◆ **DO THIS**: Pick out every line below that contains the string "white" and copy each of those lines. Case counts, so match capital and small letters exactly.

◆ **EXERCISE MATERIALS**:

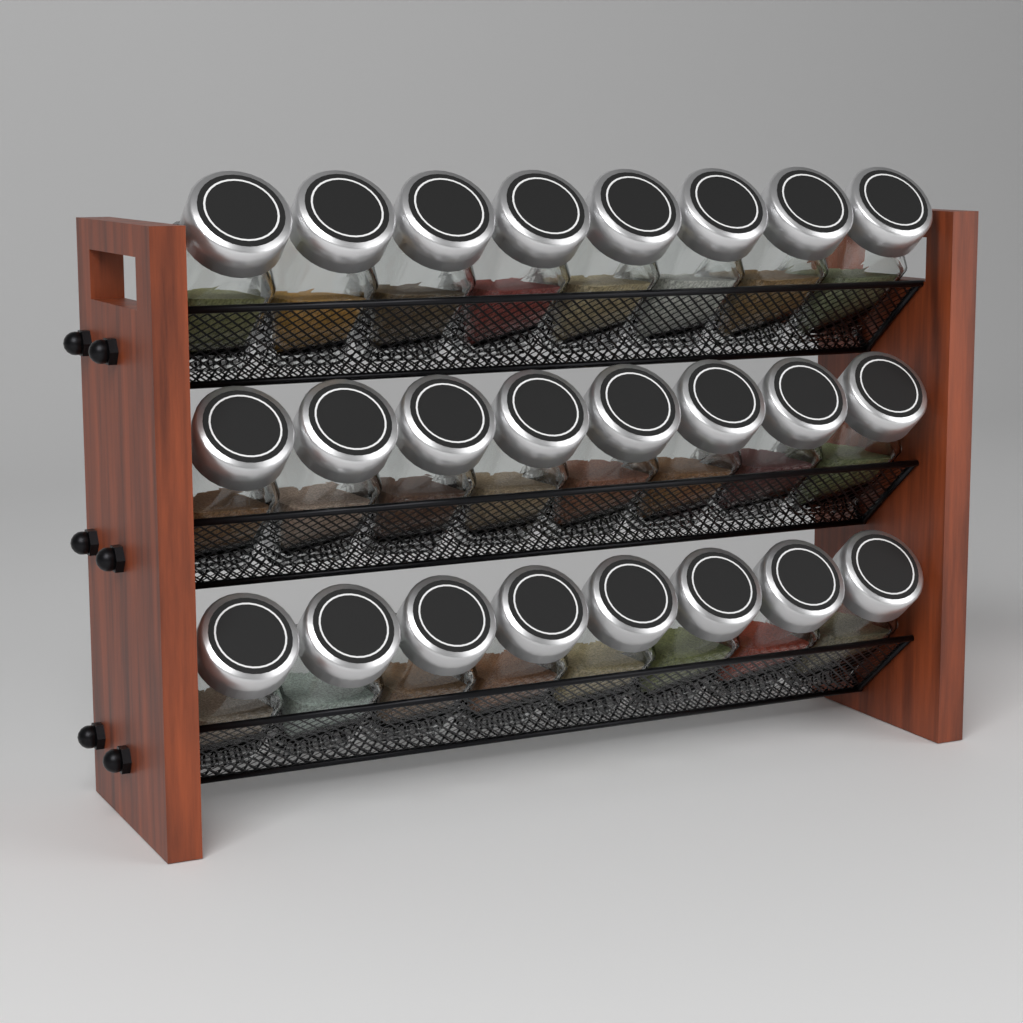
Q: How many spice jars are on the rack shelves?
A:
* * *
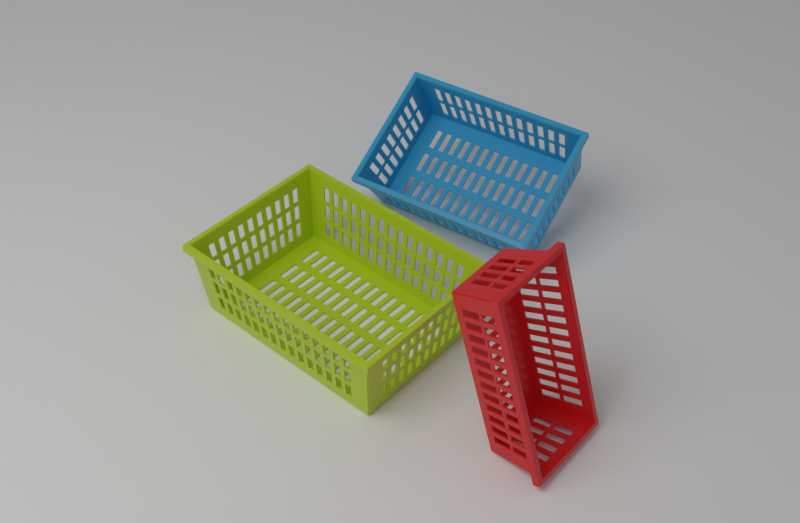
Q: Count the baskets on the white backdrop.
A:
--
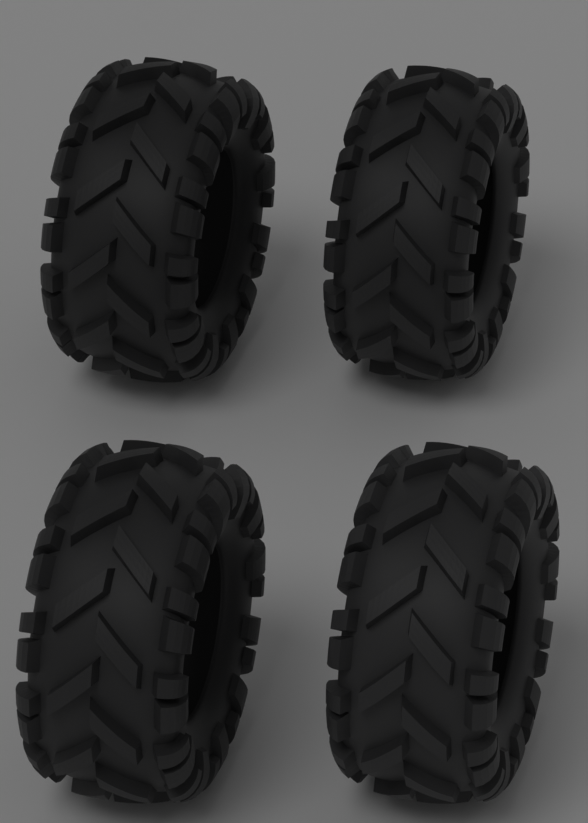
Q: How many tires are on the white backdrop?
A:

◆ **RESPONSE BELOW**:
Q: Count the baskets on the white backdrop.
Q: How many tires are on the white backdrop?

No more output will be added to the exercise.